> **Secção do documento**:
15 Out 2011 - 13h31 - 2.795 caracteres

A primeira vez que um dinossauro fez a sua estreia no mundo do cinema ocorreu muito antes de Spielberg ter estreado Parque Jurássico, em 1993. Um dos primeiros filmes de animação tinha como principal intérprete um dinossauro, de cauda e pescoço compridos, que se chamava Gertie. Este dinossauro saurópode desfilou nos ecrãs a preto-e-branco pela mão de Winsor McCay, em 1914, sendo esta a estreia dos dinossauros no mundo do cinema. “The Valley of Gwangi” (1969) ou “When Dinosaurs Ruled the Earth” (1970), são dois exemplos em que se pode verificar tanto a sincronia existencial de homens e dinossauros, como, sobretudo, a ruptura da estabilidade social que o dinossauro vem trazer. Se na cinematografia ocidental o dinossauro é representado de forma fiel, a cultura cinematográfica oriental, nomeadamente a japonesa, altera a anatomia do dinossauro, transformando-o numa entidade diferente. Um monstro pós-nuclear é criado e vem destruir cidades e culturas. Vários autores apontam que o monstro, Godzilla, não é mais do que um fenómeno catártico colectivo da sociedade japonesa às explosões de Hiroshima e Nagasaki. A morfologia do dinossauro é alterada, quase como um efeito de mutação de origem nuclear.

O dinossauro desempenha assim, pelo menos no ocidente, um papel que era tradicionalmente representado pelo dragão, monstro que encarnava todo o tipo de mal nas culturas judaico-cristãs. A actualização iconográfica, com a substituição do dragão pelo dinossauro, não é consensual para a maioria dos investigadores, embora seja sem dúvida apelativa, encontrando-se facilmente inúmeros exemplos deste fenómeno.

Entradas do conjunto de dados:
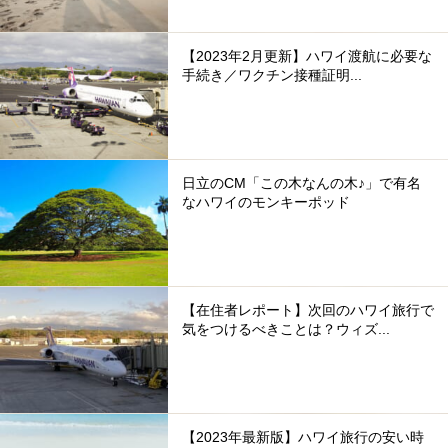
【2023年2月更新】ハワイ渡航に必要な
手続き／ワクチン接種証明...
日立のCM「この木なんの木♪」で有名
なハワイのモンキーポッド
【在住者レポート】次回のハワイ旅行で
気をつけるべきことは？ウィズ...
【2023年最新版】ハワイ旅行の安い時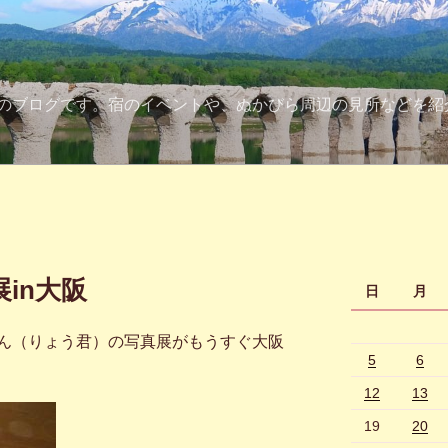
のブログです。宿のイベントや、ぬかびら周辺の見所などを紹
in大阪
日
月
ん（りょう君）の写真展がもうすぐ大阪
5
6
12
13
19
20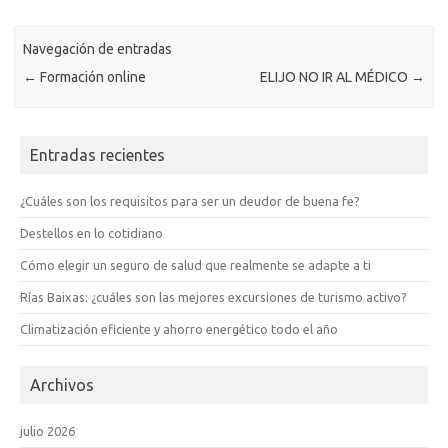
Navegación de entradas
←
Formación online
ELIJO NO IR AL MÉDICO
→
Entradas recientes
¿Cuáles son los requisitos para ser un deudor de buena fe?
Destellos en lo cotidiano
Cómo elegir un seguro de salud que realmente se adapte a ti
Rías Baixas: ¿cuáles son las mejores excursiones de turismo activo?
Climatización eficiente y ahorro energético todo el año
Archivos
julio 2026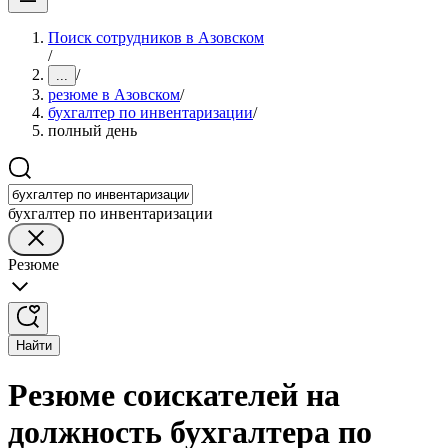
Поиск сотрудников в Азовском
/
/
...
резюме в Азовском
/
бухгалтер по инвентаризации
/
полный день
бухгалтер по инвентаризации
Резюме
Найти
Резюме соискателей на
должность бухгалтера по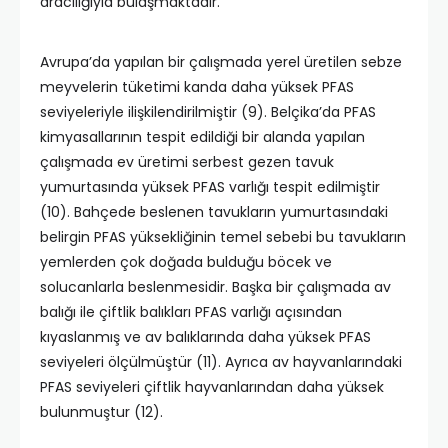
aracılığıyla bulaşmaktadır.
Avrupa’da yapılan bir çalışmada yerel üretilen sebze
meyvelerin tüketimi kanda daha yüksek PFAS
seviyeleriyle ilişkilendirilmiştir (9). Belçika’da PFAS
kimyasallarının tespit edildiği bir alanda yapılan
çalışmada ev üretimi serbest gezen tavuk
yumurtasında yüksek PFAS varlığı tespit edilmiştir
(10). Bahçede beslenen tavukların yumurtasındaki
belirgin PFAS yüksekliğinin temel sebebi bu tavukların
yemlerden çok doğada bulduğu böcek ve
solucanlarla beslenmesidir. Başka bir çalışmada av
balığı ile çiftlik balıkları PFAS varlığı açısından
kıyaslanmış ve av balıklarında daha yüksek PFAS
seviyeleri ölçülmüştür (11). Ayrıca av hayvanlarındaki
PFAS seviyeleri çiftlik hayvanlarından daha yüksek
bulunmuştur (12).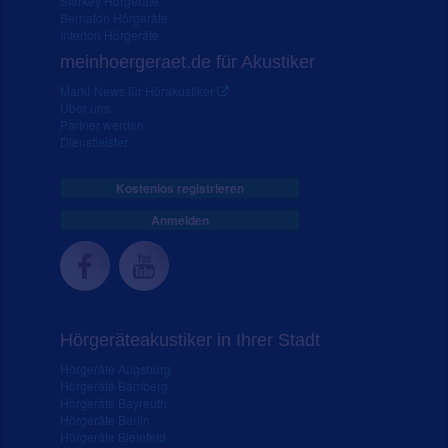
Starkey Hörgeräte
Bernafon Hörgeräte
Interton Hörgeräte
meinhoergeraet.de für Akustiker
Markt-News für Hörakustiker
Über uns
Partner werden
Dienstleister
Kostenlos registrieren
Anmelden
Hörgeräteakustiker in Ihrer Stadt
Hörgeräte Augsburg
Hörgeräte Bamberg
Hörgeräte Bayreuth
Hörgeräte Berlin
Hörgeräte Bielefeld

> **Lista de tarefas**:
1. Enumere todos os títulos de filmes mencionados no texto sobre dinossauros no cinema.
2. Transcreva, do texto sobre dinossauros no cinema, o trecho que vai de "O dinossauro desempenha" até "exemplos deste fenómeno.".
Estas linhas não têm qualquer relação com o texto sobre dinossauros no cinema.

> **Soluções das tarefas**:
1. Parque Jurássico; The Valley of Gwangi; When Dinosaurs Ruled the Earth

2.
O dinossauro desempenha assim, pelo menos no ocidente, um papel que era tradicionalmente representado pelo dragão, monstro que encarnava todo o tipo de mal nas culturas judaico-cristãs. A actualização iconográfica, com a substituição do dragão pelo dinossauro, não é consensual para a maioria dos investigadores, embora seja sem dúvida apelativa, encontrando-se facilmente inúmeros exemplos deste fenómeno.